Valentina Caprara Vivoli and her team from the University of Geneva in Switzerland have devised an experiment that will allow human eyes to directly detect entanglement. For the first time, we may be able to answer that interesting question of whether or not humans will ever be able to “see” entanglement occur.
Entanglement is a phenomenon in which two quantum particles interact in such a way that they appear to share the same existence. This means that a measurement on one particle influences the second particle immediately, no matter how far away they happen to be from each other.
For a long time, scientists have disputed its existence. But with today’s technology, and well equipped labs, physicists can study this phenomenon in more detail, and hopefully answer these questions.
To “see” entanglement, physicists looked at the basics: The human eye. Our eye is a photon detector, so theoretically it’s possible for a human eye to be the photodetector in an experiment involving quantum entanglement. These experiments involve several pairs of entangled photons which are sent to a photodetector; repeating the detection process many times will make it possible to determine whether entanglement has actually taken place.

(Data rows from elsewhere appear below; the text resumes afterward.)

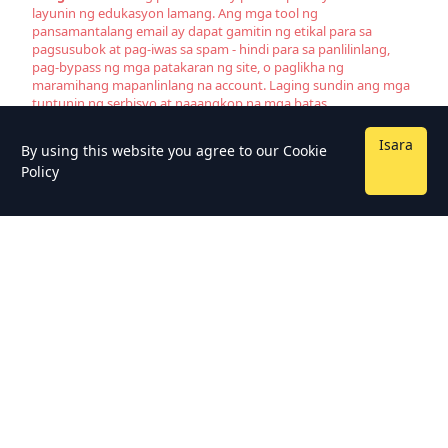
layunin ng edukasyon lamang. Ang mga tool ng
pansamantalang email ay dapat gamitin ng etikal para sa
pagsusubok at pag-iwas sa spam - hindi para sa panlilinlang,
pag-bypass ng mga patakaran ng site, o paglikha ng
maramihang mapanlinlang na account. Laging sundin ang mga
tuntunin ng serbisyo at naaangkop na mga batas.
Isara
By using this website you agree to our
Cookie
Policy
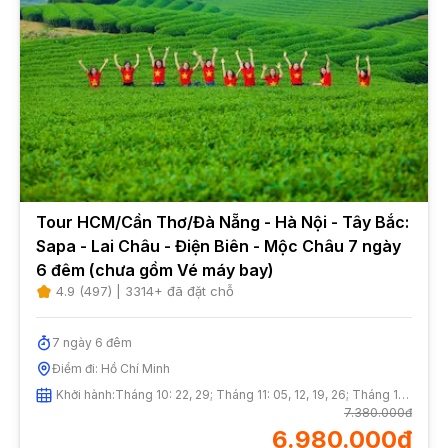
Tour HCM/Cần Thơ/Đà Nẵng - Hà Nội - Tây Bắc:
Sapa - Lai Châu - Điện Biên - Mộc Châu 7 ngày
6 đêm (chưa gồm Vé máy bay)
4.9
(
497
) |
3314
+ đã đặt chỗ
7
ngày
6
đêm
Điểm đi:
Hồ Chí Minh
Khởi hành:
Tháng 10: 22, 29; Tháng 11: 05, 12, 19, 26; Tháng 12: 03, 10, 17, 24, 31
7.380.000đ
6.980.000đ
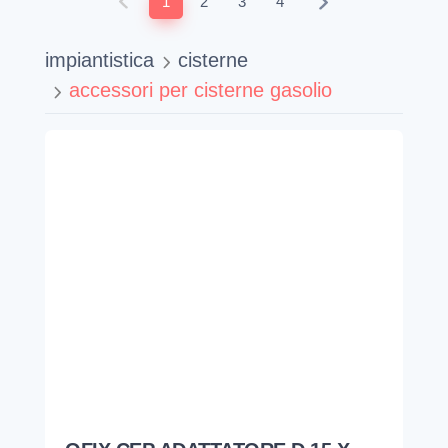
1
2
3
4
impiantistica
cisterne
accessori per cisterne gasolio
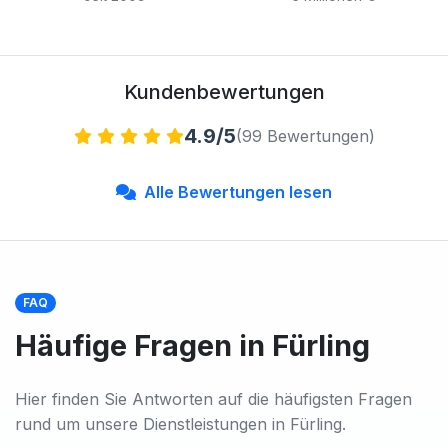
Kundenbewertungen
4.9/5
(99 Bewertungen)
Alle Bewertungen lesen
FAQ
Häufige Fragen in Fürling
Hier finden Sie Antworten auf die häufigsten Fragen
rund um unsere Dienstleistungen in Fürling.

This all may sound very easy, but it’s not. Our eyes—despite being the sophisticated product of nearly a billion years of evolution—simply cannot detect individual photons. Each light-sensing “rod” in the retinae of our eyes must be stimulated by many photons in order to trigger an actual detection; the lowest perceptible photonic threshold, it is believed, is about seven. Usually, our eyes can distinguish photons only in their hundreds or thousands.
But even with thousands of photons, our eyes are still not considered efficient photodetectors. A photodetecting instrument in any good optics lab is over 90% efficient. Our peepers register only a mere 8% efficiency. So this poses a really big problem on how we are ever going to “see” entanglement.
Aside from the inefficiency of our eyes, technology also plays a part in the problem. Physicists are only capable of entangling half a dozen photons at a time, and this task is not a walk in the park either.
Apparently, the only way we can really detect them using our eyes is to amplify the effect of a single entangled photon, but we need to make sure that we don’t destroy the actual entanglement itself.
Vivoli and her team stated that they devised a way to effectively amplify a single entangled photon into many photons that our eyes can actually see. The technique is called “displacement operation,” essentially the interference of two quantum objects so that the phase of one is altered by the other.
In order to achieve this, a beam splitter is used. A beam of coherent photons from a laser is aimed at a splitter, transmitted through it, but then a change of phase causes it to be reflected. If a second laser beam interferes with the first, it will change the phase of the first beam—reflecting it back instead of passing through the splitter. So the second beam controls whether the first is reflected or not. This “switching beam” does not need to be as powerful as the main beam, but it does need to be coherent—that is, an actual laser—to make this successful.
Vivoli and her team have this theory in mind. They said that the technology needed for this experiment is available. They say their work “convincingly demonstrates the possibility to realize the first experiment where entanglement is observed with the eye.” They say many things, but only time will tell if they can deliver on their promises.
So now we just need to conduct the experiment to see the results and check if their theory works or not. Shouldn’t be too hard—we just need a few volunteers with excessive spare time, and a few thousand entangled photons.
Meanwhile, Vivoli and her team point out, with a characteristic eye for novelty, that “[i]t is safe to say that probing the human vision with quantum light is a terra incognita. This makes it an attractive challenge on its own.”
And that’s a sentiment we can all salute, as we look forward to exploring the myriad weirdnesses of the quantum world with our own eyes.